Improbably, the 2010 earthquake that killed an estimated 300,000 people in Haiti has also helped bring Michelle and Marian a shot at a normal life.
Because that earthquake also brought back the Haitian-born surgeon who would be leading the operation, Dr. Henri Ford.
Ford was a teenager, two weeks shy of his 14th birthday, when his family moved from their Port-au-Prince neighborhood to Brooklyn, New York in 1972. He became an Ivy League-trained pediatric surgeon, now chief of surgery at Children's Hospital Los Angeles.
He'd gone back to Haiti two or three times -- and then, on January 12, 2010, the earthquake hit, and shook Ford's world 3,000 miles away in Los Angeles.
"I arrived the second day that the airport opened, and pretty much went to work and spent two absolutely grueling weeks, the toughest ones of my life," he said. "When it came time to leave, I recognized that I couldn't just say, 'Yes, I did my share and it's over.' It wasn't a 'one and done' thing."
Ford has returned more than 20 times since to provide medical care. So in November, when Michelle and Marian were born, their doctors knew who to turn to for help.
"It was a challenge, but by nature, surgeons love challenges," he said.
Ford decided to attempt the first ever separation of conjoined twins in Haiti.
The girls' parents, Manousheka and David, are no strangers to beating the odds. After the earthquake, David was badly injured and buried under rubble for seven days before being rescued. After that, just having any children was a kind of miracle -- and then it was triplets: a healthy girl, Tamar, and her two sisters.
"Even though they are stuck together , they each have a different personality," said Manousheka. "Marian is always happy, always playing, always gay, especially when she sees people. However, Michelle is more introverted."
"Did you ever consider not separating the twins?" LaPook asked.
"Yes, there was a moment the thought crossed my mind," said David. "But then Manoushka said, 'No, if we truly love them. we need to give them that chance, to separate them so they can live a full life."

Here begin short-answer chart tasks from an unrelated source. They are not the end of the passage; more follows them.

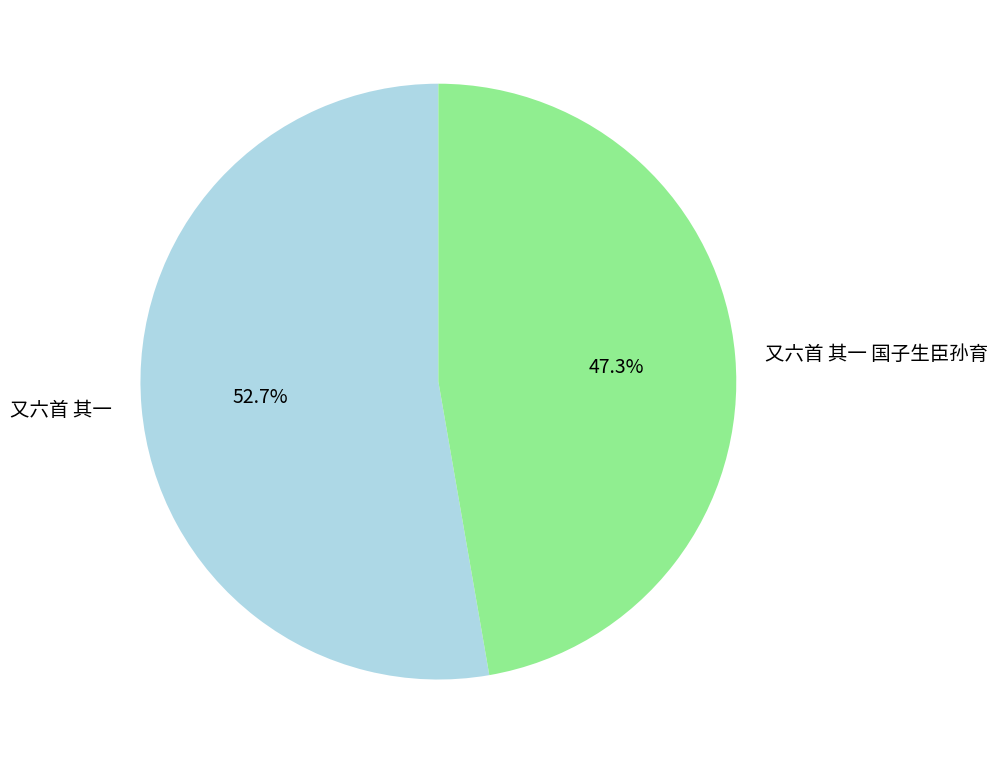

What is the majority slice?

又六首 其一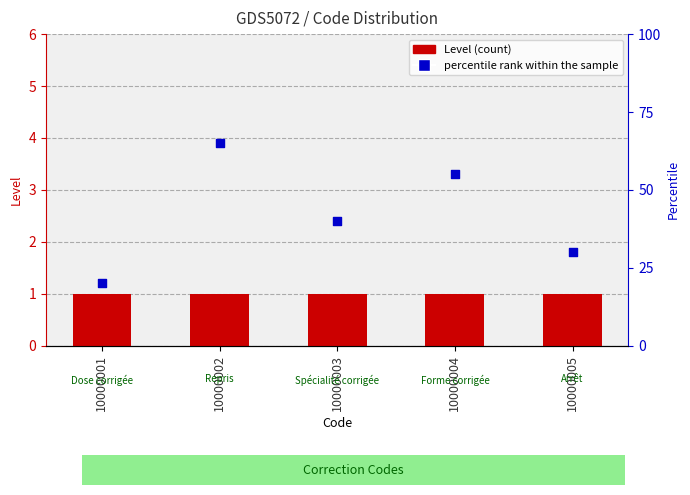

Which series contains the highest Y value?

percentile rank within the sample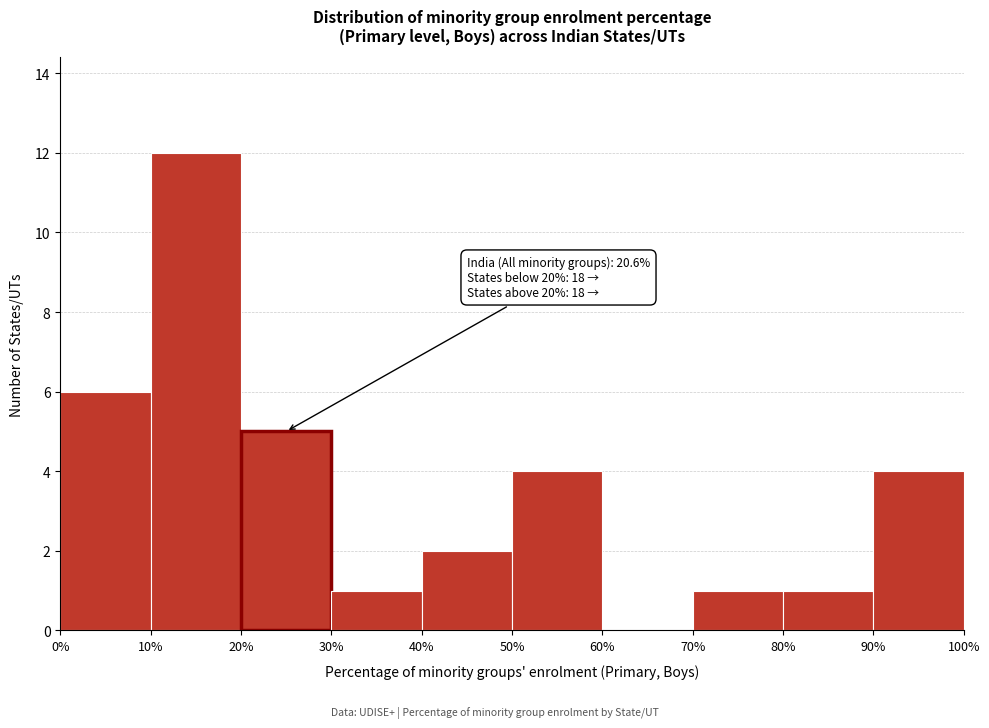

Over which range of the x-axis is the bar tallest?

10% to 20%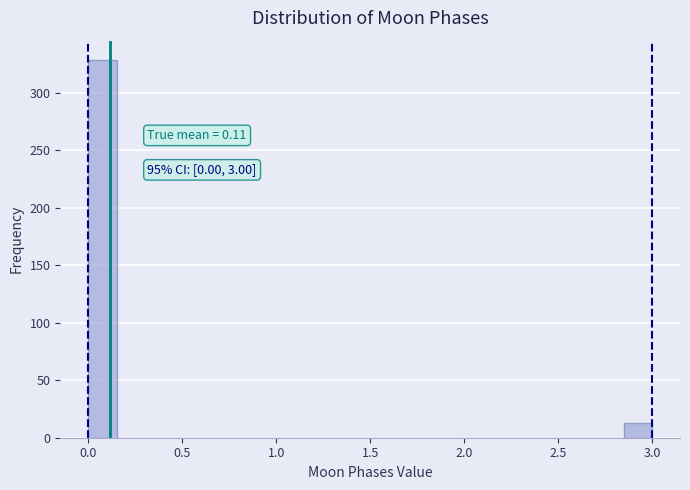

Around what value on the x-axis is the tallest bar? Give the approximate position of its centre, as read against the axis.

0.10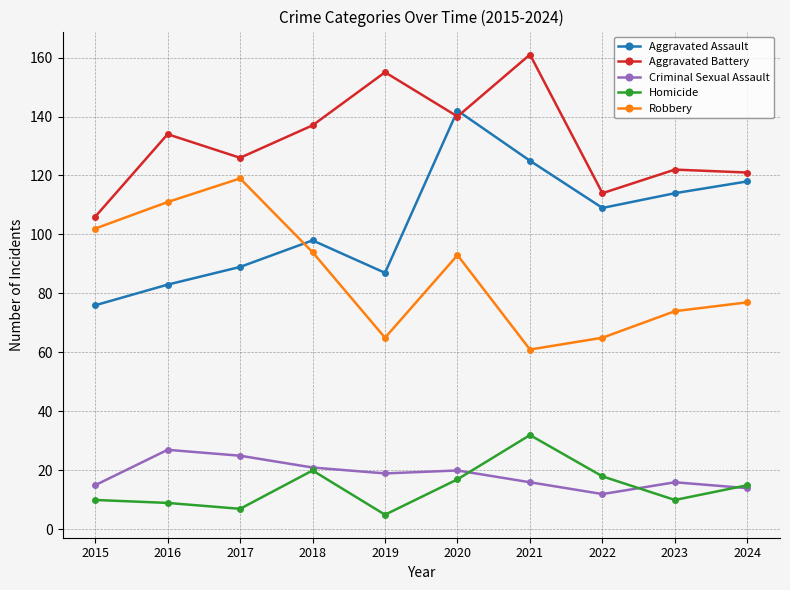

What are all the series names shown in the legend?

Aggravated Assault, Aggravated Battery, Criminal Sexual Assault, Homicide, Robbery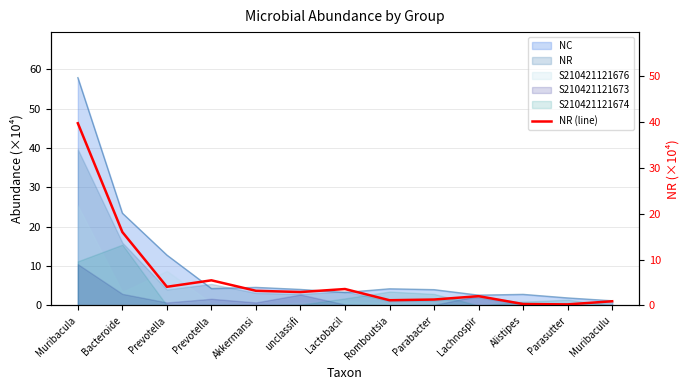

True or false: the data has more than 1 interior local peaks.

True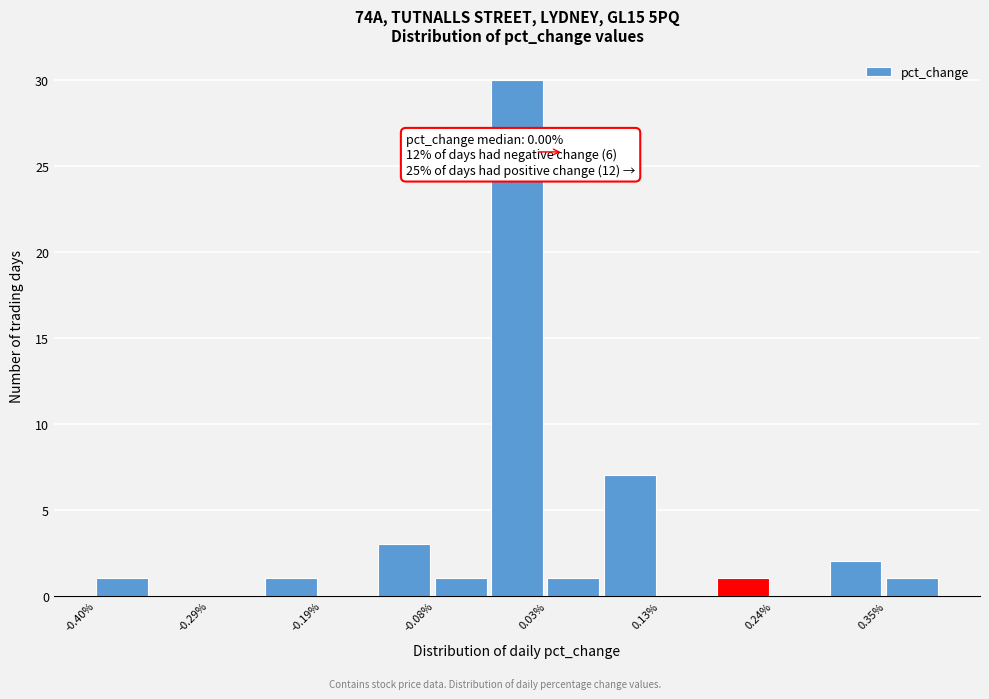

Read against the x-axis, roughly where is the centre of the tallest bar?

0.00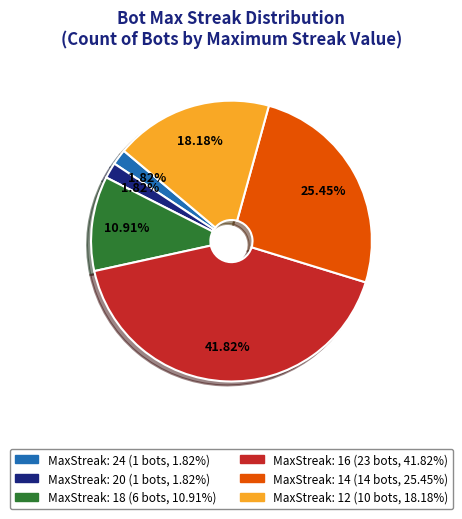

Count the number of slices in the pie.

6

The operation would require sophisticated medical care in a country where it is severely lacking. Three months after the earthquake, LaPook visited a clinic that had just one oxygen tank. It was taken away from a premature baby to help save a woman and her unborn child. They survived; the premature baby did not.
Spurred on by the earthquake, the Haitian government teamed up with the group Partners in Health, which helps bring modern medical care to those in need. And in 2013, their efforts led to the opening of a teaching hospital in nearby Mirebalais, central Haiti. Partners in Health believes Haitians themselves must take a key role in helping their country.
Dr. Ford was the perfect bridge. He put together a team of more than two dozen volunteer health professionals from the United States. They trained for months with Haitians for the procedure they were about to attempt.